Monday, February 10, 2014

Drug syndicates putting PDEA to shame

“Cocaine is God’s way of saying you’re making too much money.” — ROBIN WILLIAMS
By Alex P. Vidal
DrugsIt appears that the drug syndicates are the ones putting the Philippine Drug Enforcement Agency (PDEA) into shame, not the other way around.
PDEA can’t nail down a drug lord. Small fries yes, but not big fishes. Not in this generation where trafficking of prohibited substance has become high level with the aid of technology and gargantuan bribe money.
Tentacles of drug syndicates have reached alarming heights and lengths that they can afford to elect senators and even presidents. It happened in Central America, it can happen in Asia.
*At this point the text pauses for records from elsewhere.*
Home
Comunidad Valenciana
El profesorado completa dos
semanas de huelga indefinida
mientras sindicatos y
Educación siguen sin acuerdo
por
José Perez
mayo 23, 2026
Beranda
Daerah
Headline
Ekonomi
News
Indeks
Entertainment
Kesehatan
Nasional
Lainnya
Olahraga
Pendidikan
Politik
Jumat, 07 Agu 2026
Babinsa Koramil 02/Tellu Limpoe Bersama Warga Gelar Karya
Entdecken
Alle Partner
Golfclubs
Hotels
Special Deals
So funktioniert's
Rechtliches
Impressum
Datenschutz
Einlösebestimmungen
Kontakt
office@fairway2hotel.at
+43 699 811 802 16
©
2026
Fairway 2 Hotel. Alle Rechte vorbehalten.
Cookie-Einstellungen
God forbid.
With or without the much-touted “shame campaign” (or PDEA regional director Paul Ledesma’s threat to reveal the names of village chiefs who give their barangay anti-drug abuse councils or BADACs cold shoulder treatment), drug syndicates have become and bold and unstoppable.
CAPTURED
The drug lords here believe they have captured the metropolis and it’s only a matter of time before they will transform public edifices into dance floors and venues of their bacchanalia. Not even the Philippine National Police (PNP) can send shivers down the spines of these drug lords. If they can’t lick them, join them.
They have sent a strong signal when they were able to not only successfully penetrate the barangays, they also were able to ensure the win of their own village chiefs and councilmen in the most recent barangay elections.
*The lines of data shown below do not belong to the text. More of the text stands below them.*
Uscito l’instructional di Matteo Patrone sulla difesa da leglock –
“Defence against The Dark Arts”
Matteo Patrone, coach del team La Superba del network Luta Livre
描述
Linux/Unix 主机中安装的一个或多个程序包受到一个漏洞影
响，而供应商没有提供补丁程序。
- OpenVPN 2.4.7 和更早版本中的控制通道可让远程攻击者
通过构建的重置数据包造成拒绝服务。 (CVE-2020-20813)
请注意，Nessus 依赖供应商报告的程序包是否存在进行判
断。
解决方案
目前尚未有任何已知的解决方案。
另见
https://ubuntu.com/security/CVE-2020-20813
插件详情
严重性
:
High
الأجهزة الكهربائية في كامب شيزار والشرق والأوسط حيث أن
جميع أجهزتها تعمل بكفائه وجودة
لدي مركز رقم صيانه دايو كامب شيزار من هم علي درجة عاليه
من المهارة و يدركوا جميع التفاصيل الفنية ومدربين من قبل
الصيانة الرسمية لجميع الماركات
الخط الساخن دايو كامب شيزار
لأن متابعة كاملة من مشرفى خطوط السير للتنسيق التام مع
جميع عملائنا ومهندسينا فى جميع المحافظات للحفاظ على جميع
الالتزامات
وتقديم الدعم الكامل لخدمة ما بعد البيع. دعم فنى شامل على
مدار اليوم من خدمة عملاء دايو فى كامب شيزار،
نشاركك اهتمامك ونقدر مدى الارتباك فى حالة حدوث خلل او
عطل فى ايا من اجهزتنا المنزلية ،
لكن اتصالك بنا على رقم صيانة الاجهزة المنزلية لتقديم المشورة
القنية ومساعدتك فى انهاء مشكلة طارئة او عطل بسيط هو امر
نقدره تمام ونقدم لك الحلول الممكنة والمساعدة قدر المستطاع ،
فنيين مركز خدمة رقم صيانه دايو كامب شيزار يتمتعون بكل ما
Drug syndicates have become powerful Goliaths that it is almost impossible for PDEA or any state agency for that matter to slay those behemoths with one sling.
MAJORITY
PDEA may have successfully lured majority of the village chiefs to attend the Barangay Drug Clearing Operation Orientation Seminar last February 5 in Iloilo City (only six of the village chiefs in 180 barangays were absent), but shabu and other illegal drugs continue to proliferate in barangays Tanza-Esperanza, Rizal Pala-Pala, Monica, Bakhaw, North Baluarte, Calumpang, Calaparan, San Jose, Desamparados, among other drugs “hot spots” in Iloilo City.
We are only talking here of Iloilo City. We all know that drug syndicates are also very much active in the province and in other cities and provinces in Western Visayas, including Boracay.
Some of those who attended the PDEA seminar backed by the Department of Interior and Local Government (DILG) and City Hall, were themselves directly involved if not in cahoots with drug lords in the trafficking of illegal drugs. And Director Ledesma knows who they are.
DEDICATION
Ledesma, with all his sincerity and dedication, is a square peg in a round hole. He may be the bravest and most honest anti-drug czar in the region, but his agency is ill-equipped and under-manned to match the machinery and tactics of drug syndicates. Even children and women sell drugs and it’s not easy to separate the chaffs from the grains in this battlefield.
We fear that instead of producing “hopes of the fatherland” like what Jose Rizal had said, we are producing a generation of drug addicts, walking dead or “zombies”, home wreckers, criminals and potential terrorists.
A drug addict fears no law. Once high on drugs, he is not afraid to commit a crime. He will destroy properties. He will rape women and children. He will terrorize. He will kill. And he doesn’t feel any remorse.